Adam S. Iqbal is the global head of FX Exotics and Correlation at Goldman Sachs and was formerly an FX options trader and portfolio manager at Barclays and Pimco. He holds a Ph.D. in financial mathematics and financial economics.
In Volatility: Practical Options Theory (Wiley, 2018) Iqbal sets himself the goal of providing “an intuitive, as well as technical, understanding of both the basic and advanced ideas in options theory, with the aim of encouraging translational work from theory into practical application by market makers, portfolio managers, investment managers, risk managers, traders, and other market practitioners.” Only peripherally is he writing for the retail options trader with a mathematical bent. He draws his examples from the FX market.
The ability to delta hedge, Iqbal explains, means that “options are fundamentally not bets on direction, but are bets on volatility.” Moreover, the spot FX rate is a martingale, so it exhibits no mean reversion or autocorrelation.
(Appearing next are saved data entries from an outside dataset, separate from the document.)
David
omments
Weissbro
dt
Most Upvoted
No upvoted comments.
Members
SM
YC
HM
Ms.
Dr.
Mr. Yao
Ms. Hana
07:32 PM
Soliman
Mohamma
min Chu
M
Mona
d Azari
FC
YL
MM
Price-based predictability therefore has no place in probability distributions used to model FX rates for the purpose of option pricing.
What matters, and what professionals who use and price options should understand before they embark on building models or, under time constraints, in lieu of relying on models, are the major principles underlying options—first- and second-order greeks as well as implied volatility and term structure (along with smile and skewness). Only after all of these concepts are described in detail does Iqbal introduce the Black-Scholes-Merton model.
Iqbal provides examples of how the trader might make decisions without invoking a full-fledged mathematical model. In the case of a risk reversal, for instance, “one way that traders use to circumvent disagreements over volatility references is to trade a contract known as a risk reversal by smile vega. The idea here is that, since the seller of the risk reversal believes in lower volatility references, if she agrees to trade at the higher volatility references, she can sell a higher notional of the put than she purchases of the call.”
Or take the case in which a normal distribution is priced into options but market participants begin to realize that the actual distribution is leptokurtic, with a higher peak and fatter tales. The peak “means that spot is more likely to remain in the center of the distribution than is currently priced. This means that they sell ATM straddles to profit from the additional probability that we observe only very small moves. Second, they realize that spot is also more likely to exhibit a very large positive or negative return than is priced. They therefore look to purchase OTM strangles. That is, market participants buy the butterfly. … [T]he more kurtosis there is in the spot PDF, the higher the fair price should be for the butterfly.”